For eight months, he'd had the luxury of feeling vindicated. Now, it looked like Eileen Quinn had been right after all.
He gathered the debris from his lunch, deposited it in the proper bins and made his way back to his cubicle, swerving and ducking, bat-like, to avoid the doorways and low light fixtures and conduits that threatened to knock him cold a hundred times a day. The desk he sat at looked gap-toothed, and for that blessed state of affairs he was indebted to Father Emilio Sandoz, a Puerto Rican Jesuit he'd met through George Edwards. George was a retired engineer who worked as an unpaid, part-time docent at the Arecibo dish, giving tours to schoolchildren and day-trippers. His wife, Anne, was a doctor at the clinic the Jesuits had set up along with a community center in La Perla, a slum just outside Old San Juan. Jimmy liked all three of them and made the trip to San Juan as often as he could tolerate the tedious, traffic-choked forty-mile drive.
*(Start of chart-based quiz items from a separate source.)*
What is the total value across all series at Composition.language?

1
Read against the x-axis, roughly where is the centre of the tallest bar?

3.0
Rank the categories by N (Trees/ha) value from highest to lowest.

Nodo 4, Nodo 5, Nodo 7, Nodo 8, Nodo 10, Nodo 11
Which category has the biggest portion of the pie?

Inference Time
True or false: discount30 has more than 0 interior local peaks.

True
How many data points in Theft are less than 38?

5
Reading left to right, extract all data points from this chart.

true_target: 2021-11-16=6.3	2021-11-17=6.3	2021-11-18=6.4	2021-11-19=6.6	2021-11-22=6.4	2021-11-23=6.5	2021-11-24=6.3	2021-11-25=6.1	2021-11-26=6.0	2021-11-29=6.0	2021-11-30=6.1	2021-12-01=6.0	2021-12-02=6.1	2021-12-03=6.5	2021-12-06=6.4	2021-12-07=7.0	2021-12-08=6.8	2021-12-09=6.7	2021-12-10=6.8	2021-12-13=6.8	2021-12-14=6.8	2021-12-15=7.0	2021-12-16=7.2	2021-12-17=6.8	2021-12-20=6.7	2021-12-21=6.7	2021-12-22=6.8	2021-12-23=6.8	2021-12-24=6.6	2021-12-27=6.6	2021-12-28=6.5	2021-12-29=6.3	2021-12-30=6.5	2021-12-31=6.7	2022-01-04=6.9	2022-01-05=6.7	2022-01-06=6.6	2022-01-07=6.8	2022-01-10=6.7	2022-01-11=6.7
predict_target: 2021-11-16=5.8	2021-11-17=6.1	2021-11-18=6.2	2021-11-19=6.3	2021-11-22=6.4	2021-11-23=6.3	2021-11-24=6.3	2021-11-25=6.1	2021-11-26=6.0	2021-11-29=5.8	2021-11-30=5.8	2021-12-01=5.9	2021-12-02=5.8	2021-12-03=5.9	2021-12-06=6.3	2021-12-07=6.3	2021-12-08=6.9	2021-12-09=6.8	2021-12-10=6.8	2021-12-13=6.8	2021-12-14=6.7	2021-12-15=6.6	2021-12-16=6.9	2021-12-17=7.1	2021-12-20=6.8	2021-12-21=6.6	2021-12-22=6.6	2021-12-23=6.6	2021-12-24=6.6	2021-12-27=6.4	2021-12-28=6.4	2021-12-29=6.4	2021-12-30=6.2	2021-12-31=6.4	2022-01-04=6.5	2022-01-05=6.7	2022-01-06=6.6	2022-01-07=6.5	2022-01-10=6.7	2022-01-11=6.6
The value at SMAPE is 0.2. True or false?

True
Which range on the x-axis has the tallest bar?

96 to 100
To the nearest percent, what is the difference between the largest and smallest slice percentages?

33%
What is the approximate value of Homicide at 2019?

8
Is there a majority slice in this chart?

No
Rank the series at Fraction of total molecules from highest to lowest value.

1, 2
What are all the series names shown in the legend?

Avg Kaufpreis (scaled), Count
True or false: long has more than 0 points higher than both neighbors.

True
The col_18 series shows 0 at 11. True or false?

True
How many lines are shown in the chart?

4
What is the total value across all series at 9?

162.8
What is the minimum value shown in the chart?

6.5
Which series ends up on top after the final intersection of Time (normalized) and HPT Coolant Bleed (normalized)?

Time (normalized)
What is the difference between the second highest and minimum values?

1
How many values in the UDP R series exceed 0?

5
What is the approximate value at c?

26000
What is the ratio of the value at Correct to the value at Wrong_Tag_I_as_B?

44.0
At dinner that first night with Emilio at the Edwardses' place, Jimmy kept them laughing with a comic threnody, listing the hazards life held for a regular guy in a world built by and for midgets. When he complained about smashing his knees into his desk every time he sat down, the priest leaned over, the handsome unusual face solemn but the eyes alight, and said quietly in a nearly perfect North Dublin accent, "Take d' middle drawer outta d' desk, y' fookin' tosser." There was only one reply possible and Jimmy supplied it, blue eyes wide with Irish admiration: "Fookin' deadly." The exchange convulsed Anne and George, and the four of them had been friends ever since.